■ Input for this task ■
== Segment start ==
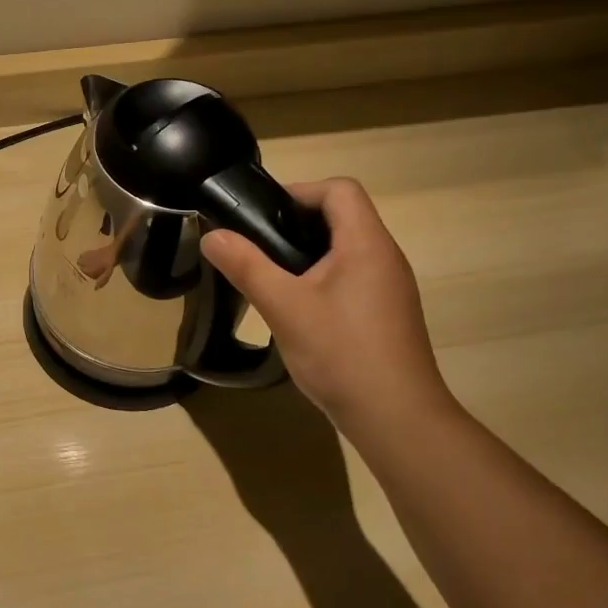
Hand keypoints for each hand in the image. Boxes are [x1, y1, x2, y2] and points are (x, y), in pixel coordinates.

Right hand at [200, 178, 452, 432]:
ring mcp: (390, 288)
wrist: (396, 418)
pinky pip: (352, 277)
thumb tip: (212, 236)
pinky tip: (298, 310)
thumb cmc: (341, 354)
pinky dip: (322, 279)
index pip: (340, 190)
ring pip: (346, 249)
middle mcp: (385, 257)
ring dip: (307, 253)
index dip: (299, 192)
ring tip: (270, 278)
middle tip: (257, 247)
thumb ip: (246, 267)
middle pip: (343, 216)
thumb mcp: (284, 307)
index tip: (261, 216)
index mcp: (366, 244)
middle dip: (296, 223)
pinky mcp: (386, 314)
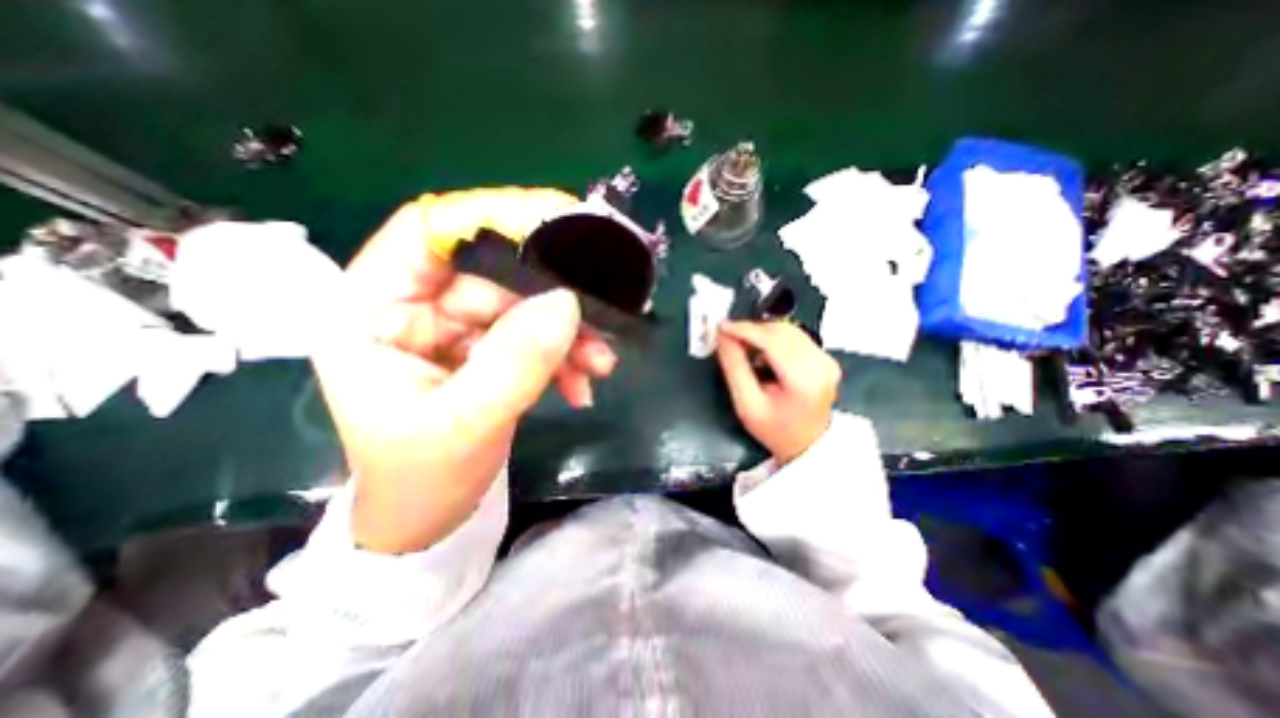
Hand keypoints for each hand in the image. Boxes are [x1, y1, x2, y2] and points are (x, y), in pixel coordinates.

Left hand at [311, 188, 618, 551]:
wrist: (430, 518)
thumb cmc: (423, 477)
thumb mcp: (466, 422)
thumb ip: (515, 362)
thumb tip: (567, 303)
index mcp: (372, 310)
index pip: (428, 232)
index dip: (490, 217)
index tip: (556, 222)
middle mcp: (413, 308)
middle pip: (492, 274)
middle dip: (550, 299)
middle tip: (599, 318)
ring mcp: (453, 329)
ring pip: (522, 307)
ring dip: (567, 335)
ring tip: (599, 365)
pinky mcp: (485, 349)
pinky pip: (532, 335)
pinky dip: (563, 356)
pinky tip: (582, 385)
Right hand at [717, 320, 842, 465]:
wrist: (806, 443)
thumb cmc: (777, 430)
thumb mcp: (747, 404)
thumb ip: (734, 368)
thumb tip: (724, 339)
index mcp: (804, 380)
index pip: (772, 340)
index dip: (744, 330)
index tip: (723, 327)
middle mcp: (821, 365)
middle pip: (781, 330)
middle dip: (751, 329)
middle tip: (729, 336)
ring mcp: (825, 360)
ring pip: (788, 329)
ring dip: (762, 333)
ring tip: (743, 346)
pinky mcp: (824, 358)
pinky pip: (795, 336)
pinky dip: (773, 338)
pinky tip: (761, 352)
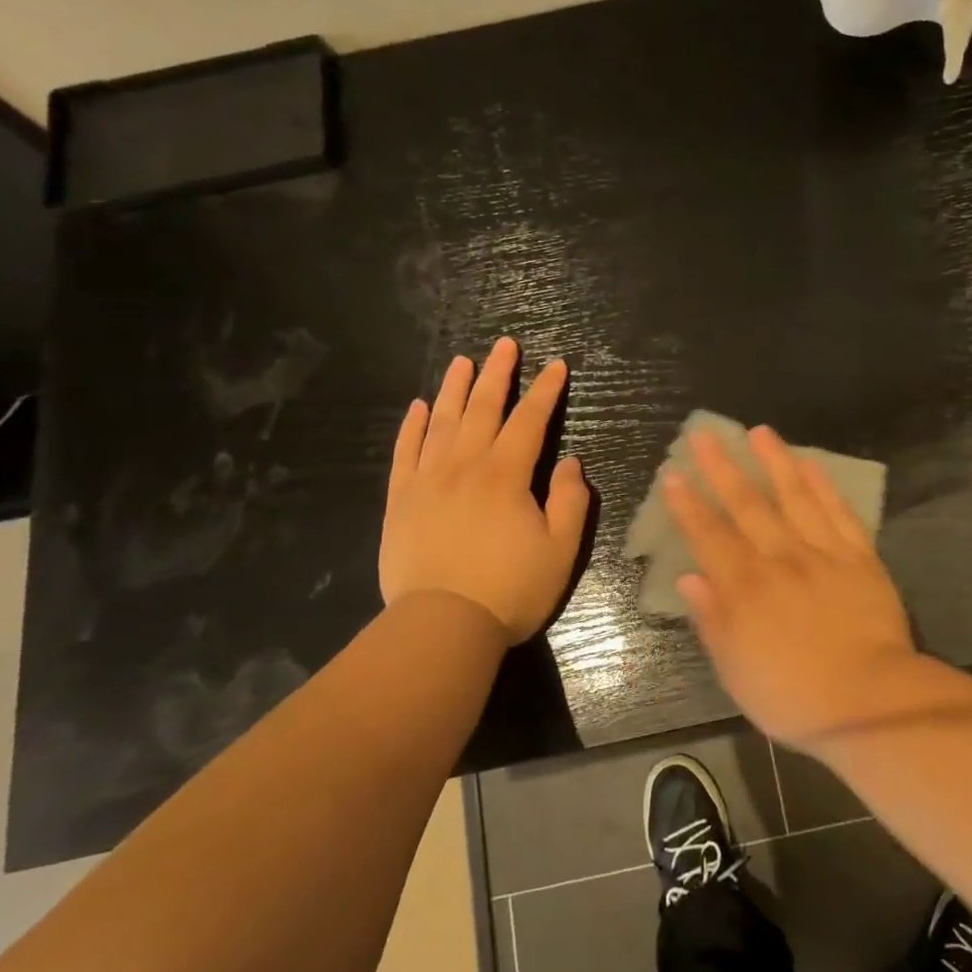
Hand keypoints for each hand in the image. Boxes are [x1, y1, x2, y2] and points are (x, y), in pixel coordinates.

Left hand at [379, 338, 588, 642]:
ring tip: (462, 361)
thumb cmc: (510, 590)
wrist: (441, 626)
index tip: (556, 365)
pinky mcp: (401, 500)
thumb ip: (570, 501)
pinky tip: (418, 407)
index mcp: (506, 475)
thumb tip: (569, 463)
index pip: (530, 420)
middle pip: (483, 409)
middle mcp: (465, 466)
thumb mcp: (561, 550)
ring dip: (454, 388)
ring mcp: (427, 480)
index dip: (545, 391)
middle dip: (497, 374)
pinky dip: (412, 426)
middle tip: (505, 345)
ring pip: (442, 422)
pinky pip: (405, 452)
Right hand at [663, 425, 917, 750]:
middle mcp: (779, 558)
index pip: (709, 535)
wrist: (869, 701)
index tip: (674, 474)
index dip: (688, 504)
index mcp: (745, 588)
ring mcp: (822, 552)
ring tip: (759, 431)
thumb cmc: (793, 695)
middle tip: (706, 434)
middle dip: (723, 467)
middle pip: (746, 504)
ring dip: (774, 461)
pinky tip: (810, 463)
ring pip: (794, 495)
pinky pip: (838, 511)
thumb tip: (689, 577)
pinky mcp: (859, 556)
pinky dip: (823, 485)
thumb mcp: (736, 670)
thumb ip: (712, 620)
== Segment end ==
■ Directions for this task ■
Copy the records exactly; no image should appear in the result.

■ Problem solution ■
Hand keypoints for each hand in the image. Boxes are [x1, y1, x2, y2] and points are (x, y), in pixel coordinates.

Right hand at [200, 178, 452, 432]:
ring mcp: (390, 288)
wrist: (396, 418)
pinky pip: (352, 277)
thumb tip: (212, 236)
pinky tip: (298, 310)
thumb cmc: (341, 354)
pinky dip: (322, 279)
index pip: (340, 190)
ring pip: (346, 249)
middle mcp: (385, 257)
ring dip: (307, 253)
index dip: (299, 192)
ring tip: (270, 278)
middle tip: (257, 247)
thumb ip: (246, 267)
middle pip: (343, 216)
thumb mcp: (284, 307)
index tip: (261, 216)
index mcp: (366, 244)
middle dip: (296, 223)
pinky mcp: (386, 314)
Hand keypoints for each hand in the image. Boxes are [x1, y1, x2, y2] and points are (x, y), in pixel coordinates.

Left hand at [311, 188, 618, 551]:
wrist: (430, 518)
thumb cmc: (423, 477)
thumb mcp: (466, 422)
thumb ip: (515, 362)
thumb tip: (567, 303)
index mcp: (372, 310)
index pip: (428, 232)
index dip: (490, 217)
index tip: (556, 222)
middle mcp: (413, 308)
middle pip: (492, 274)
middle dip: (550, 299)
middle tip: (599, 318)
ring mcp: (453, 329)
ring pip: (522, 307)
ring dip: (567, 335)
ring tip: (599, 365)
pinky mcp: (485, 349)
pinky pip: (532, 335)
pinky dip: (563, 356)
pinky tip: (582, 385)
Right hand at [717, 320, 842, 465]:
wrist: (806, 443)
thumb cmc: (777, 430)
thumb mcp: (747, 404)
thumb ip: (734, 368)
thumb tip: (724, 339)
index mcp: (804, 380)
index pip: (772, 340)
index dip: (744, 330)
index tip: (723, 327)
middle mcp: (821, 365)
middle pip: (781, 330)
middle dip: (751, 329)
middle tip: (729, 336)
ring mcp: (825, 360)
ring pip: (788, 329)
ring dip: (762, 333)
ring tip: (743, 346)
pinky mcp: (824, 358)
pinky pip: (795, 336)
pinky dip: (773, 338)
pinky tip: (761, 352)
Hand keypoints for each hand in the image. Boxes are [x1, y1, x2, y2] and points are (x, y), in pixel coordinates.

Left hand at [379, 338, 588, 642]:
ring tip: (462, 361)
thumb cmc: (510, 590)
wrist: (441, 626)
index tip: (556, 365)
pinky mcp: (401, 500)
thumb ip: (570, 501)
pinky tip: (418, 407)
index mcp: (506, 475)
thumb tip: (569, 463)
index pip: (530, 420)
middle pip: (483, 409)
middle mcp: (465, 466)
thumb mcp: (561, 550)
ring dip: (454, 388)
ring mcp: (427, 480)
index dip: (545, 391)
middle dip: (497, 374)
pinky dip: (412, 426)
middle tip: (505, 345)
ring pip: (442, 422)
pinky pip: (405, 452)
Right hand at [663, 425, 917, 750]:
middle mcp: (779, 558)
index pip: (709, 535)
wrist: (869, 701)
index tip: (674, 474)
index dip: (688, 504)
index mcp: (745, 588)
ring mcp: (822, 552)
ring tip: (759, 431)
thumb cmc: (793, 695)
middle tip: (706, 434)
middle dip: (723, 467)
middle pip: (746, 504)
ring dip: (774, 461)
pinky tip: (810, 463)
ring pip: (794, 495)
pinky pip: (838, 511)
thumb tip: (689, 577)
pinky mcp: (859, 556)
pinky dip: (823, 485)
thumb mcp: (736, 670)
thumb ip: (712, 620)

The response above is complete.